Questions to answer
• 1. Answer these from the forum thread, one line each:
(a) How long had rodndonna been on Anguilla before heading to SBH?
(b) What times did rodndonna's group leave the Anguilla villa and reach the SBH villa?
(c) Which two places does dadto6 say they miss, and for which meals?
• 2. Edit a passage of the forum thread: begin at the words "Andy. How's it" and stop after "props for that.", writing it out with "chartered" changed to "booked".
• 3. Turn the paragraph in the forum thread that opens "Marybeth. How are you?" into a short bulleted list that keeps its main facts.

Excerpt to read
--- START ---

# St Barts Forums > Meetings in SBH (and elsewhere) >  >  Arriving shortly

## rodndonna

Leaving Anguilla in about 4 hrs. Anguilla is very nice but it's not St. Barts.  Been here for a week and now heading to sbh for another week.  Can't wait to arrive.  How's the weather been?  It was very breezy and cool here on Anguilla.

----------


## andynap

How are you getting to SBH- thru SXM? Anguilla does have superior beaches tho.

----------


## rodndonna

Andy. How's it going?  We chartered a flight directly from Anguilla to sbh so should be an easy travel day. The beaches are amazing on Anguilla. Definitely nicer than sbh. Have to give props for that.

----------


## andynap

Have a safe flight and SBH stay.

----------


## marybeth

Rod, was this your first time in Anguilla? We've talked about doing a split trip, but the transit between was one reason it never happened. Safe travels to SBH!

mb

----------


## Karen

Rod, we've only been here two days, but it has been very breezy and warm.  Very little to no rain in months, is what I hear from others.  We actually had a shower early this morning.  It's clear now.  Safe flight!

----------


## elgreaux

welcome back Rod and Donna.. how long are you staying?

----------


## dadto6

I miss Geraud's for breakfast and Veya for dinner, the beaches too.  However, St. Bart's is a better overall experience IMHO.  Have not been back to Anguilla.  Can't wait to arrive in 5-weeks.  Hope it is cool and breezy.

----------


## BBT

Rod and Donna we will keep our eyes open for you and the Entourage

----------


## stbartshopper

Enjoy your time in SBH!

----------


## rodndonna

> Rod, was this your first time in Anguilla? We've talked about doing a split trip, but the transit between was one reason it never happened. Safe travels to SBH!
> 
> mb



Marybeth. How are you?  Easiest travel day ever. We left our villa on Anguilla at 10:00 AM and were in our SBH villa at 12:00 PM. Very easy if you fly. Since there were 6 of us it was cheaper to charter a flight but it's around $150 pp to fly.  Otherwise you would need to take two taxis and two ferries and I would advise against that. Although I absolutely despised Anguilla for the first 3 or 4 days I grew to like Anguilla and would consider the split trip again. However, my bosses, all the women in my life, have already indicated that that will not be happening and that we will henceforth be doing SBH for the full trip.  So we shall see but most likely not seeing Anguilla again.  I would recommend it though as long as you fly.

----------


## rodndonna

> welcome back Rod and Donna.. how long are you staying?



Thanks Ellen. So happy to be back. We leave Thursday morning but don want to think about that now.

----------


## rodndonna

> Rod and Donna we will keep our eyes open for you and the Entourage



Just look for a lot of shopping bags.

----------


## Karen

> Just look for a lot of shopping bags.



We are headed to Gustavia in a few for our morning stroll.  You should be easy to spot.  :Wink:

----------

--- END ---

Data provided
--- START ---

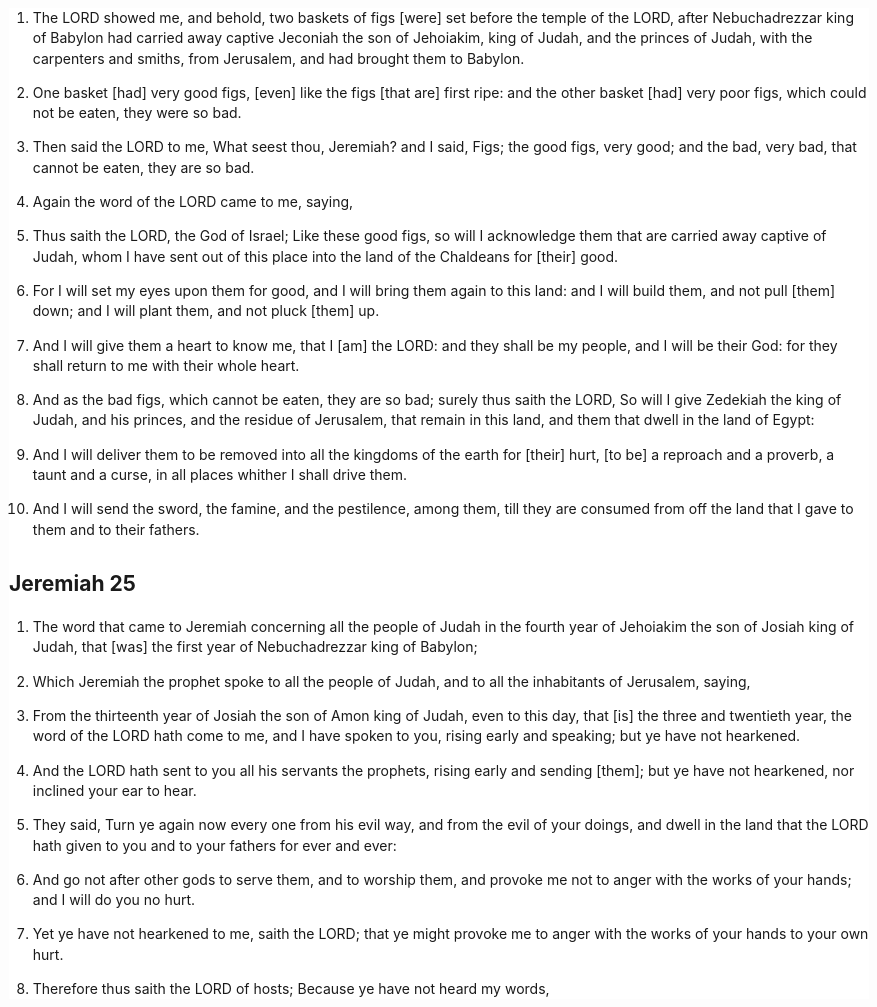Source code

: 1. The LORD showed me, and behold, two baskets of figs [were] set before the temple of the LORD, after Nebuchadrezzar king of Babylon had carried away captive Jeconiah the son of Jehoiakim, king of Judah, and the princes of Judah, with the carpenters and smiths, from Jerusalem, and had brought them to Babylon.

2. One basket [had] very good figs, [even] like the figs [that are] first ripe: and the other basket [had] very poor figs, which could not be eaten, they were so bad.

3. Then said the LORD to me, What seest thou, Jeremiah? and I said, Figs; the good figs, very good; and the bad, very bad, that cannot be eaten, they are so bad.

4. Again the word of the LORD came to me, saying,

5. Thus saith the LORD, the God of Israel; Like these good figs, so will I acknowledge them that are carried away captive of Judah, whom I have sent out of this place into the land of the Chaldeans for [their] good.

6. For I will set my eyes upon them for good, and I will bring them again to this land: and I will build them, and not pull [them] down; and I will plant them, and not pluck [them] up.

7. And I will give them a heart to know me, that I [am] the LORD: and they shall be my people, and I will be their God: for they shall return to me with their whole heart.

8. And as the bad figs, which cannot be eaten, they are so bad; surely thus saith the LORD, So will I give Zedekiah the king of Judah, and his princes, and the residue of Jerusalem, that remain in this land, and them that dwell in the land of Egypt:

9. And I will deliver them to be removed into all the kingdoms of the earth for [their] hurt, [to be] a reproach and a proverb, a taunt and a curse, in all places whither I shall drive them.

10. And I will send the sword, the famine, and the pestilence, among them, till they are consumed from off the land that I gave to them and to their fathers.

## Jeremiah 25

1. The word that came to Jeremiah concerning all the people of Judah in the fourth year of Jehoiakim the son of Josiah king of Judah, that [was] the first year of Nebuchadrezzar king of Babylon;

2. Which Jeremiah the prophet spoke to all the people of Judah, and to all the inhabitants of Jerusalem, saying,

3. From the thirteenth year of Josiah the son of Amon king of Judah, even to this day, that [is] the three and twentieth year, the word of the LORD hath come to me, and I have spoken to you, rising early and speaking; but ye have not hearkened.

4. And the LORD hath sent to you all his servants the prophets, rising early and sending [them]; but ye have not hearkened, nor inclined your ear to hear.

5. They said, Turn ye again now every one from his evil way, and from the evil of your doings, and dwell in the land that the LORD hath given to you and to your fathers for ever and ever:

6. And go not after other gods to serve them, and to worship them, and provoke me not to anger with the works of your hands; and I will do you no hurt.

7. Yet ye have not hearkened to me, saith the LORD; that ye might provoke me to anger with the works of your hands to your own hurt.

8. Therefore thus saith the LORD of hosts; Because ye have not heard my words,
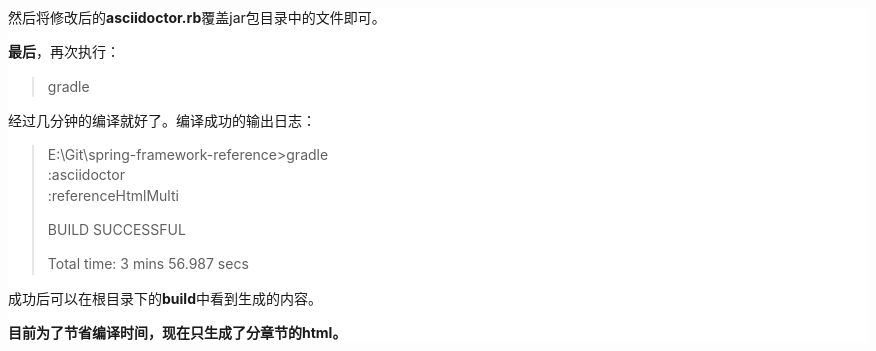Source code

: 
然后将修改后的**asciidoctor.rb**覆盖jar包目录中的文件即可。  

**最后**，再次执行：  

>gradle  

经过几分钟的编译就好了。编译成功的输出日志：

>E:\Git\spring-framework-reference>gradle  
>:asciidoctor  
>:referenceHtmlMulti  
>  
>BUILD SUCCESSFUL  
>  
>Total time: 3 mins 56.987 secs  

成功后可以在根目录下的**build**中看到生成的内容。  

**目前为了节省编译时间，现在只生成了分章节的html。**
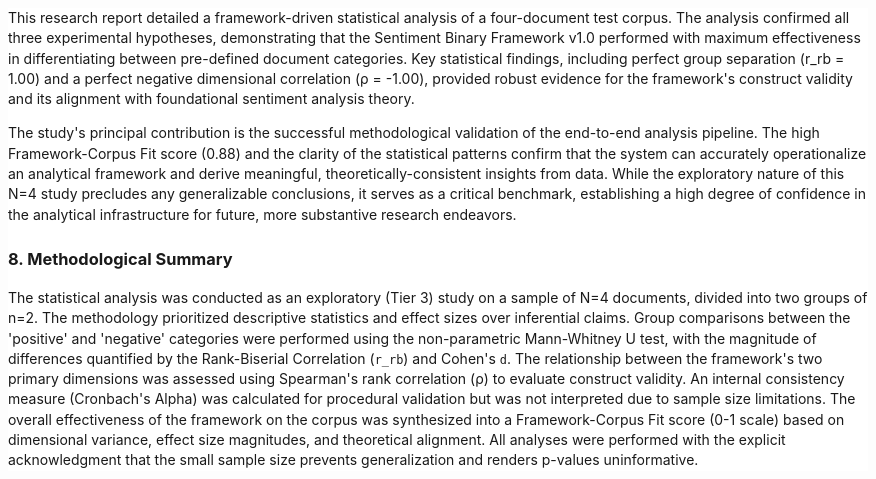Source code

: This research report detailed a framework-driven statistical analysis of a four-document test corpus. The analysis confirmed all three experimental hypotheses, demonstrating that the Sentiment Binary Framework v1.0 performed with maximum effectiveness in differentiating between pre-defined document categories. Key statistical findings, including perfect group separation (r_rb = 1.00) and a perfect negative dimensional correlation (ρ = -1.00), provided robust evidence for the framework's construct validity and its alignment with foundational sentiment analysis theory.

The study's principal contribution is the successful methodological validation of the end-to-end analysis pipeline. The high Framework-Corpus Fit score (0.88) and the clarity of the statistical patterns confirm that the system can accurately operationalize an analytical framework and derive meaningful, theoretically-consistent insights from data. While the exploratory nature of this N=4 study precludes any generalizable conclusions, it serves as a critical benchmark, establishing a high degree of confidence in the analytical infrastructure for future, more substantive research endeavors.

### 8. Methodological Summary

The statistical analysis was conducted as an exploratory (Tier 3) study on a sample of N=4 documents, divided into two groups of n=2. The methodology prioritized descriptive statistics and effect sizes over inferential claims. Group comparisons between the 'positive' and 'negative' categories were performed using the non-parametric Mann-Whitney U test, with the magnitude of differences quantified by the Rank-Biserial Correlation (`r_rb`) and Cohen's `d`. The relationship between the framework's two primary dimensions was assessed using Spearman's rank correlation (ρ) to evaluate construct validity. An internal consistency measure (Cronbach's Alpha) was calculated for procedural validation but was not interpreted due to sample size limitations. The overall effectiveness of the framework on the corpus was synthesized into a Framework-Corpus Fit score (0-1 scale) based on dimensional variance, effect size magnitudes, and theoretical alignment. All analyses were performed with the explicit acknowledgment that the small sample size prevents generalization and renders p-values uninformative.
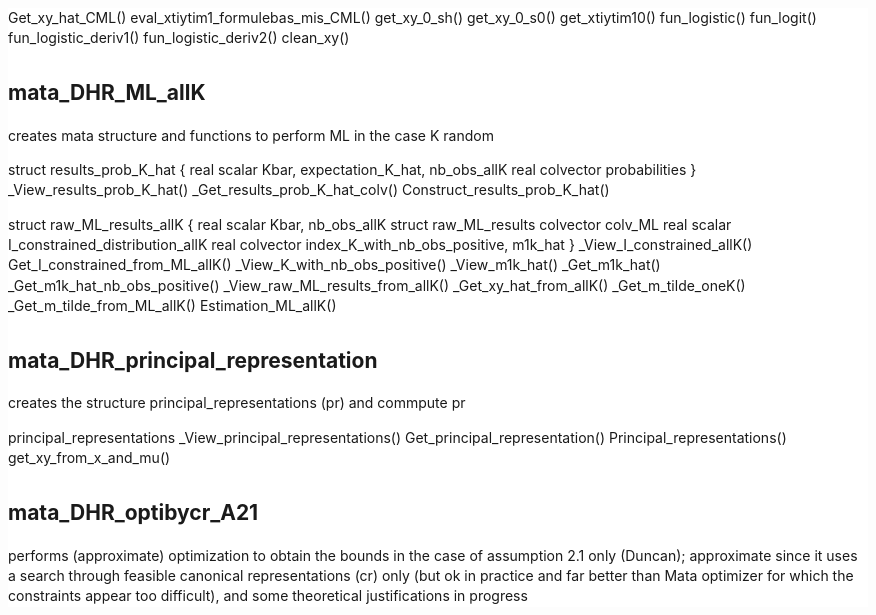 Get_xy_hat_CML()
eval_xtiytim1_formulebas_mis_CML()
get_xy_0_sh()
get_xy_0_s0()
get_xtiytim10()
fun_logistic()
fun_logit()
fun_logistic_deriv1()
fun_logistic_deriv2()
clean_xy()


## mata_DHR_ML_allK
creates mata structure and functions to perform ML in the case K random

struct results_prob_K_hat {
	real scalar Kbar, expectation_K_hat, nb_obs_allK
	real colvector probabilities
}
_View_results_prob_K_hat()
_Get_results_prob_K_hat_colv()
Construct_results_prob_K_hat()

struct raw_ML_results_allK {
	real scalar Kbar, nb_obs_allK
	struct raw_ML_results colvector colv_ML
	real scalar I_constrained_distribution_allK
	real colvector index_K_with_nb_obs_positive, m1k_hat
}
_View_I_constrained_allK()
Get_I_constrained_from_ML_allK()
_View_K_with_nb_obs_positive()
_View_m1k_hat()
_Get_m1k_hat()
_Get_m1k_hat_nb_obs_positive()
_View_raw_ML_results_from_allK()
_Get_xy_hat_from_allK()
_Get_m_tilde_oneK()
_Get_m_tilde_from_ML_allK()
Estimation_ML_allK()


## mata_DHR_principal_representation
creates the structure principal_representations (pr) and commpute pr

principal_representations
_View_principal_representations()
Get_principal_representation()
Principal_representations()
get_xy_from_x_and_mu()


## mata_DHR_optibycr_A21
performs (approximate) optimization to obtain the bounds in the case of assumption 2.1 only (Duncan); approximate since it uses a search through feasible canonical representations (cr) only (but ok in practice and far better than Mata optimizer for which the constraints appear too difficult), and some theoretical justifications in progress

--- END ---

Responses in order
• 1.
(a) A week.
(b) They left at 10:00 AM and were in the SBH villa at 12:00 PM.
(c) Geraud's for breakfast and Veya for dinner.

• 2.
Andy. How's it going?  We booked a flight directly from Anguilla to sbh so should be an easy travel day. The beaches are amazing on Anguilla. Definitely nicer than sbh. Have to give props for that.

• 3.
- Easiest travel day ever: left the Anguilla villa at 10:00 AM and was in the SBH villa at 12:00 PM.
- Flying makes it very easy. With 6 people, chartering was cheaper, but a regular flight costs around $150 per person.
- The alternative is two taxis and two ferries, which the writer advises against.
- The writer despised Anguilla for the first 3 or 4 days but grew to like it and would consider a split trip again.
- The women in the writer's life have said future trips will be SBH only, so Anguilla is most likely out.
- The writer still recommends Anguilla, as long as you fly.